> **DOCUMENT EXTRACT**:
━━━━━━━━━━━━━━━━

Do you see? The Hello() pointer is different for the two object, but the Useless() pointer is the same!

Hooking the VTable

It’s easy: just overwrite the vtable[i] pointer! And don’t forget to manage the object pointer stored in the first parameter.

#include <stdio.h>
#include <errno.h>
#include <sys/mman.h>
#include <unistd.h>

class A {
    public:
        A() {
            printf("Init A\n");
            m_value = 0x1337;
        }

        void virtual  Hello() {                 // Index 0
            printf("I'm a class A\n");
        }

        void virtual Useless() {
            printf("I'm an useless method\n");  // Index 1 
        }
    protected:
        unsigned long m_value;
};

void hook_vtable(unsigned long* pClass, int methodIndex, unsigned long pFunction) {
    unsigned long* classTable = reinterpret_cast<unsigned long*>(*pClass);
    unsigned long* vTable = reinterpret_cast<unsigned long*>(*classTable);

    int pageSize = getpagesize();
    unsigned long pMethod = reinterpret_cast<unsigned long>(&vTable[methodIndex]);
    unsigned long* pMethodAligned = 
        reinterpret_cast<unsigned long*>(pMethod - (pMethod  % pageSize));    
    
    if (mprotect(pMethodAligned, pageSize, PROT_READ|PROT_WRITE|PROT_EXEC) < 0) { 
        // Do not forget PROT_EXEC: our code is in the same page!

━━━━━━━━━━━━━━━━

> **GIVEN ENTRIES**:
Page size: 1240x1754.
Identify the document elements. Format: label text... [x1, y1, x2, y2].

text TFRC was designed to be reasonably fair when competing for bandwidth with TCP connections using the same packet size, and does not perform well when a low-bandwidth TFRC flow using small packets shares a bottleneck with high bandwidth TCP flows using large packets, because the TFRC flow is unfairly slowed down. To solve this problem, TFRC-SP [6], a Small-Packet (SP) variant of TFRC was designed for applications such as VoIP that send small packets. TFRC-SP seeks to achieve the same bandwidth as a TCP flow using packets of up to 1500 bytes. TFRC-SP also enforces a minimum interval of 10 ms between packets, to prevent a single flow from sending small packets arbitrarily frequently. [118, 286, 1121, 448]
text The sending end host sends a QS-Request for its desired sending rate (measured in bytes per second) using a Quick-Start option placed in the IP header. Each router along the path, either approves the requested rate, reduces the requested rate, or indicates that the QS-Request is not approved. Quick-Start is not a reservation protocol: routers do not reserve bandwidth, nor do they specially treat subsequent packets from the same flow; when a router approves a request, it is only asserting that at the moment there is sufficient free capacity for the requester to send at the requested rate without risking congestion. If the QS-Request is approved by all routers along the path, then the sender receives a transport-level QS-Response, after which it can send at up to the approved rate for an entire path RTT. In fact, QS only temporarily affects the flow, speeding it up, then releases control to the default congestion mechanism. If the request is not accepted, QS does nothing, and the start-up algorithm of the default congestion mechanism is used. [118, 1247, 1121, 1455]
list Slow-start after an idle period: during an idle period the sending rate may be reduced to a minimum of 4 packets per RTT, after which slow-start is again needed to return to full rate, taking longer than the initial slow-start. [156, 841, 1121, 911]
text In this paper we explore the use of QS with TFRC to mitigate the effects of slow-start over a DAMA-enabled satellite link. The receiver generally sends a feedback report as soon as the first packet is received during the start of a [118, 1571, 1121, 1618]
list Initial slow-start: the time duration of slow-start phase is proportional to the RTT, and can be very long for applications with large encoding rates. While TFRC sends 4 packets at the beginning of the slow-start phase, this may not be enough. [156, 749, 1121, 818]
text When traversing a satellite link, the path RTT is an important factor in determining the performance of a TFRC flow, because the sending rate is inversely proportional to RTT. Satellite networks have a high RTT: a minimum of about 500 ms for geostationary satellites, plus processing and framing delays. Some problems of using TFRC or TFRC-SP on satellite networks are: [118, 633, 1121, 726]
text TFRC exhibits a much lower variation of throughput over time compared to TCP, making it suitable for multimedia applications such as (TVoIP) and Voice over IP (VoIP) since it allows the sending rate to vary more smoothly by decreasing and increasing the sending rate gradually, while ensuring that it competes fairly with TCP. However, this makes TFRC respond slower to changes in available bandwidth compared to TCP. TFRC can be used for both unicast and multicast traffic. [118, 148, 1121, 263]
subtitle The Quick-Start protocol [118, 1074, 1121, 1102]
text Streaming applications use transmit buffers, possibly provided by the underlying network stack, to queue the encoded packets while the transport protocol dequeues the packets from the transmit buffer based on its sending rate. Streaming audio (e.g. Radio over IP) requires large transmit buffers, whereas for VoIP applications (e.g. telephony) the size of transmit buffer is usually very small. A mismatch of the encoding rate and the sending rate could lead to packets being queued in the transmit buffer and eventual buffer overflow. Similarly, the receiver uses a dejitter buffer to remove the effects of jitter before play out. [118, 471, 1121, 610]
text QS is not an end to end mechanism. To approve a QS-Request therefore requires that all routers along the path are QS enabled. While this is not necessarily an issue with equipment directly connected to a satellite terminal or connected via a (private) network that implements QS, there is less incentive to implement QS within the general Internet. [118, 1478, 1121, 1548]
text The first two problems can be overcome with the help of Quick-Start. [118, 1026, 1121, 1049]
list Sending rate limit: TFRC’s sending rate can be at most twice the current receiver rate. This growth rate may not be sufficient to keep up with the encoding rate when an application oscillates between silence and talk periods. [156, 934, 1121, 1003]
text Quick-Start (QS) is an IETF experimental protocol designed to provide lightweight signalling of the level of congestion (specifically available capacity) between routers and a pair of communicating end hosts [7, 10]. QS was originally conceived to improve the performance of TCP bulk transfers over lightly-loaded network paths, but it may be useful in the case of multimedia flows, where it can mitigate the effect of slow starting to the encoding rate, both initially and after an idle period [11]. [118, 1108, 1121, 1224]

━━━━━━━━━━━━━━━━

> **WHAT YOU NEED TO DO**:
(1) Retype the vtable hooking excerpt from "Do you see?" up to and including "the first parameter.".
(2) In the vtable hooking excerpt, what value does the constructor of class A assign to m_value?
The entries come from a source separate from the vtable hooking excerpt.

> **REPLIES**:
(1)
Do you see? The Hello() pointer is different for the two object, but the Useless() pointer is the same!

Hooking the VTable

It’s easy: just overwrite the vtable[i] pointer! And don’t forget to manage the object pointer stored in the first parameter.

(2) 0x1337